Ahead of the holiday season, Microsoft announced that it is upgrading the AI model behind Bing Image Creator, the AI-powered image editing tool built into its Bing search engine. Microsoft says this new model (the latest version of OpenAI's DALL-E 3 model, codenamed PR16) will allow users to create “higher quality” images “twice as fast as before”. I promised.
But it never arrived. Complaints quickly flooded X and Reddit.
“The DALL-E we loved is gone forever,” said one Redditor. “Now that Bing is no longer working for me, I use ChatGPT,” another wrote.
The backlash was so great that Microsoft said it would revert the previous model to Bing Image Creator until the problem could be addressed.
Let's bring back the old Dal 3! The image quality of the older model is definitely better. For example like these images. The images produced by the new model are the worst 🙁 pic.twitter.com/BjIM8MS4ng
— Zeᡣ𐭩ྀིྀི (@riegrowl) December 28, 2024
“We are now able to [reproduce] Some issues have been reported and we plan to revert it [DALL-E 3] PR13 until we can fix it,” Jordi Ribas, head of search at Microsoft, said in a post to X on Tuesday night. “Unfortunately, the implementation process has been very slow. It started over a week ago and will take another two to three weeks to reach 100%.”
So what went wrong?
Comparing model outputs from case reports is difficult, especially when prompts are not standardized. However, many users said that the PR16 tends to reduce the realism of the image. Windows Latest contributor Mayank Parmar noted that the images produced by PR16 lacked detail and polish, making them look oddly cartoonish and “lifeless.”

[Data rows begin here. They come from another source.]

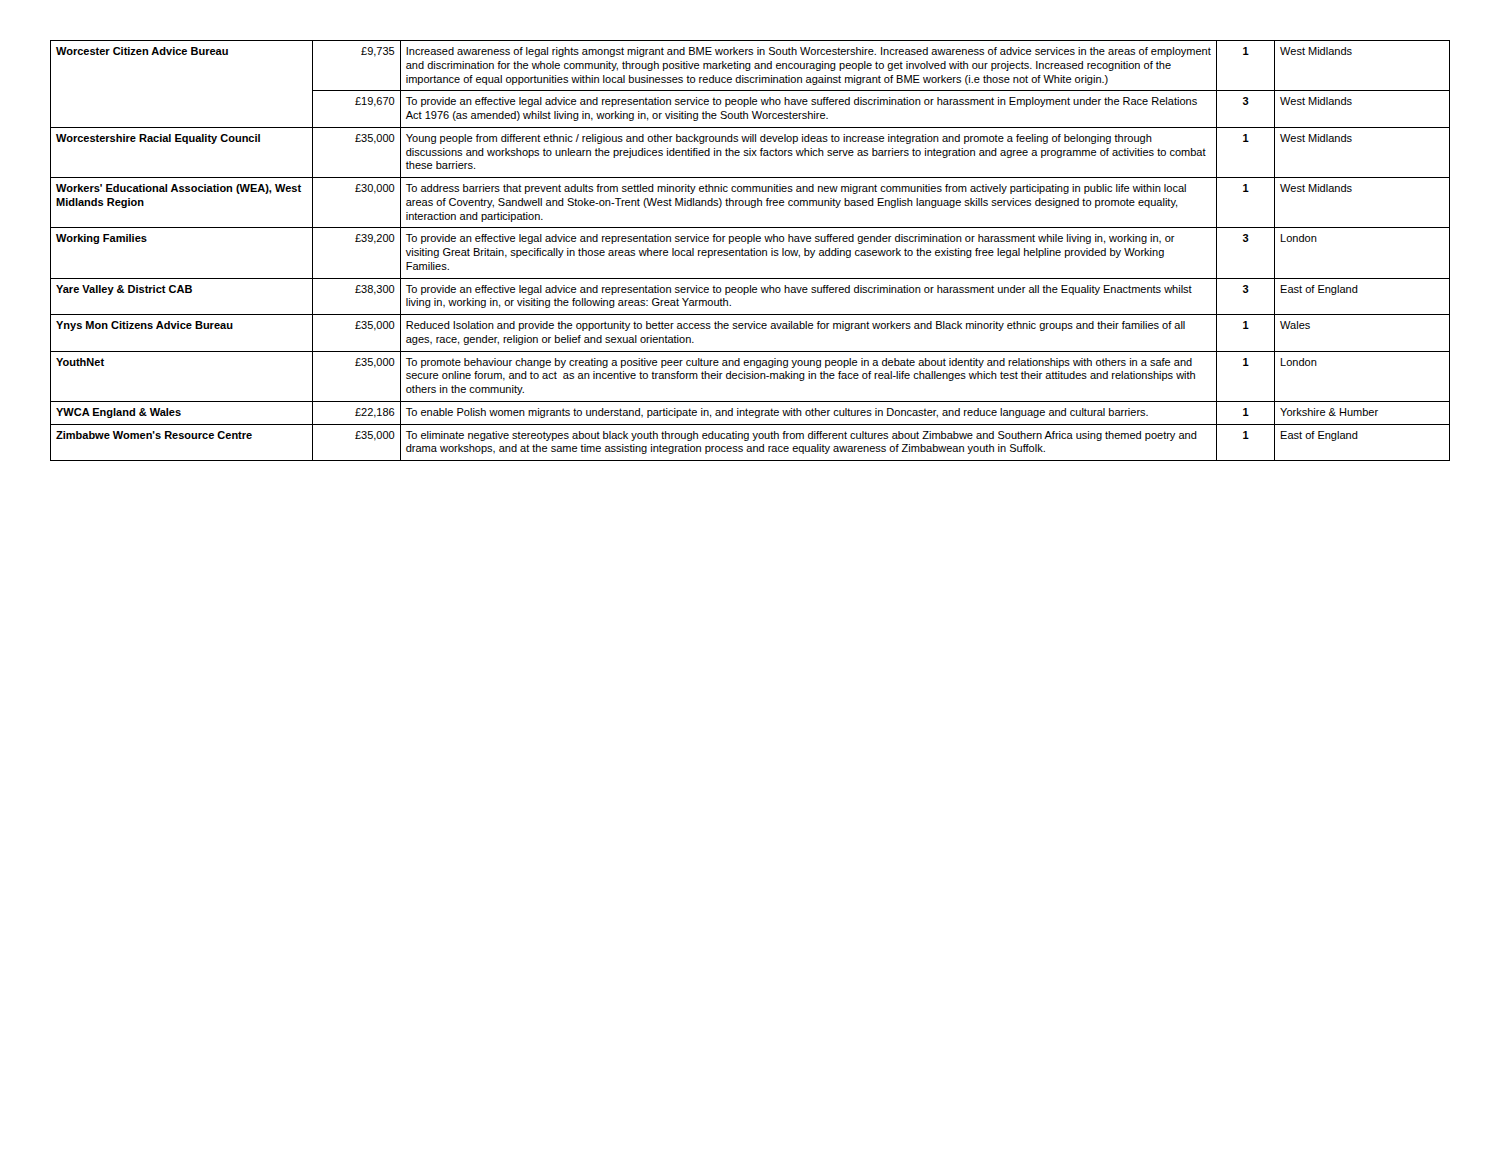| Worcester Citizen Advice Bureau | £9,735 | Increased awareness of legal rights amongst migrant and BME workers in South Worcestershire. Increased awareness of advice services in the areas of employment and discrimination for the whole community, through positive marketing and encouraging people to get involved with our projects. Increased recognition of the importance of equal opportunities within local businesses to reduce discrimination against migrant of BME workers (i.e those not of White origin.) | 1 | West Midlands |
| £19,670 | To provide an effective legal advice and representation service to people who have suffered discrimination or harassment in Employment under the Race Relations Act 1976 (as amended) whilst living in, working in, or visiting the South Worcestershire. | 3 | West Midlands |
| Worcestershire Racial Equality Council | £35,000 | Young people from different ethnic / religious and other backgrounds will develop ideas to increase integration and promote a feeling of belonging through discussions and workshops to unlearn the prejudices identified in the six factors which serve as barriers to integration and agree a programme of activities to combat these barriers. | 1 | West Midlands |
| Workers' Educational Association (WEA), West Midlands Region | £30,000 | To address barriers that prevent adults from settled minority ethnic communities and new migrant communities from actively participating in public life within local areas of Coventry, Sandwell and Stoke-on-Trent (West Midlands) through free community based English language skills services designed to promote equality, interaction and participation. | 1 | West Midlands |
| Working Families | £39,200 | To provide an effective legal advice and representation service for people who have suffered gender discrimination or harassment while living in, working in, or visiting Great Britain, specifically in those areas where local representation is low, by adding casework to the existing free legal helpline provided by Working Families. | 3 | London |
| Yare Valley & District CAB | £38,300 | To provide an effective legal advice and representation service to people who have suffered discrimination or harassment under all the Equality Enactments whilst living in, working in, or visiting the following areas: Great Yarmouth. | 3 | East of England |
| Ynys Mon Citizens Advice Bureau | £35,000 | Reduced Isolation and provide the opportunity to better access the service available for migrant workers and Black minority ethnic groups and their families of all ages, race, gender, religion or belief and sexual orientation. | 1 | Wales |
| YouthNet | £35,000 | To promote behaviour change by creating a positive peer culture and engaging young people in a debate about identity and relationships with others in a safe and secure online forum, and to act as an incentive to transform their decision-making in the face of real-life challenges which test their attitudes and relationships with others in the community. | 1 | London |
| YWCA England & Wales | £22,186 | To enable Polish women migrants to understand, participate in, and integrate with other cultures in Doncaster, and reduce language and cultural barriers. | 1 | Yorkshire & Humber |
| Zimbabwe Women's Resource Centre | £35,000 | To eliminate negative stereotypes about black youth through educating youth from different cultures about Zimbabwe and Southern Africa using themed poetry and drama workshops, and at the same time assisting integration process and race equality awareness of Zimbabwean youth in Suffolk. | 1 | East of England |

I don't know who thinks this is a joke. DALL-E is objectively worse than ever since this “update” and has been surpassed by other companies such as Google. Comparing the image quality now to what it was just a few months ago, it's like night and day. pic.twitter.com/EdSdk7aign
— Outward (@roccynoxy) December 19, 2024
This is not the first time that an image model that supposedly passed internal checks has not been publicly accepted. Back in February, Google was forced to disable its AI chatbot Gemini's ability to create portraits after users complained of historical inaccuracies.
This failure shows how difficult it is to measure model improvements in the real world. According to Ribas, Microsoft's benchmarks found that the PR16's quality was “slightly better on average” compared to previous Bing Image Creator models.
It seems clear that whatever internal metrics the company uses, they don't line up with most people's preferences.